====== Material provided
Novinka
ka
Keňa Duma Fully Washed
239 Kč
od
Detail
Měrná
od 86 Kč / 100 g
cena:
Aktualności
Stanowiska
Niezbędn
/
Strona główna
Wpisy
============
====== Material provided
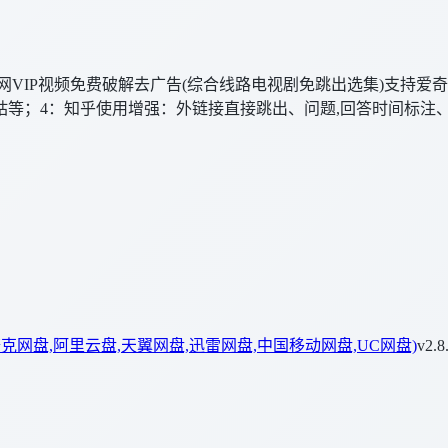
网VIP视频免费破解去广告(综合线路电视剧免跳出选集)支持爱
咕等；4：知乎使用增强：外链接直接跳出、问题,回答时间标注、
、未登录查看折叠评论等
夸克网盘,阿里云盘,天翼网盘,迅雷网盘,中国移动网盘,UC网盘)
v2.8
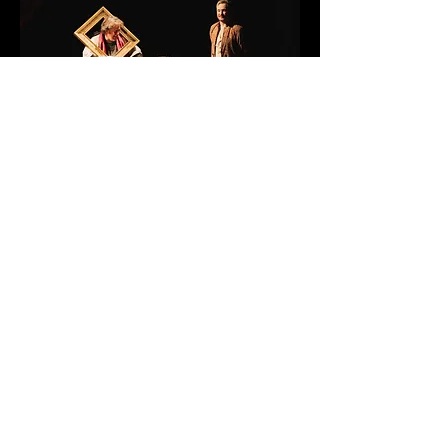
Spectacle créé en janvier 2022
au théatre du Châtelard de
============
====== Material provided
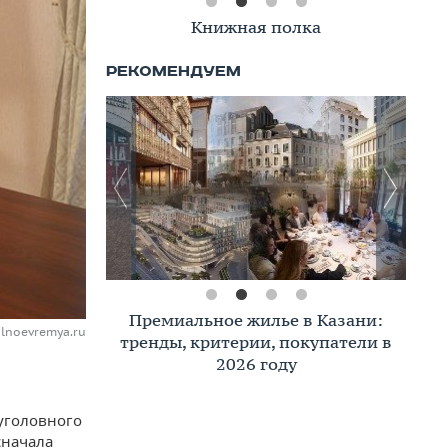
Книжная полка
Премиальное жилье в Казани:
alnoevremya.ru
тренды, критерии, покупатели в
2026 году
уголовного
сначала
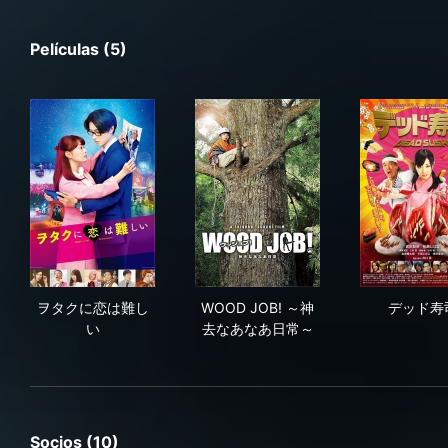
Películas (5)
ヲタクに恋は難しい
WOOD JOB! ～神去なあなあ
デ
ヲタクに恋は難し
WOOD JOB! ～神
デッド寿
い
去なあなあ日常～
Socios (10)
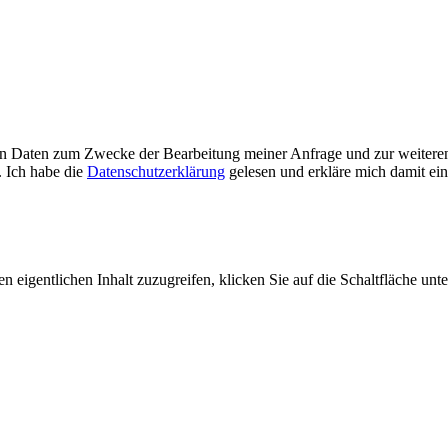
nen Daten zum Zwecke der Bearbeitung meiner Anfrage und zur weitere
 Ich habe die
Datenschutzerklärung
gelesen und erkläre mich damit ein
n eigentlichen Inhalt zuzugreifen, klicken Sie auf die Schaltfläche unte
============
To-do item:
Copy exactly the stretch of data above from the line with "Datenschutzerklärung" through the line with "n eigentlichen Inhalt", and omit all other lines.

Completed task:
Datenschutzerklärung
gelesen und erkläre mich damit ein
n eigentlichen Inhalt zuzugreifen, klicken Sie auf die Schaltfläche unte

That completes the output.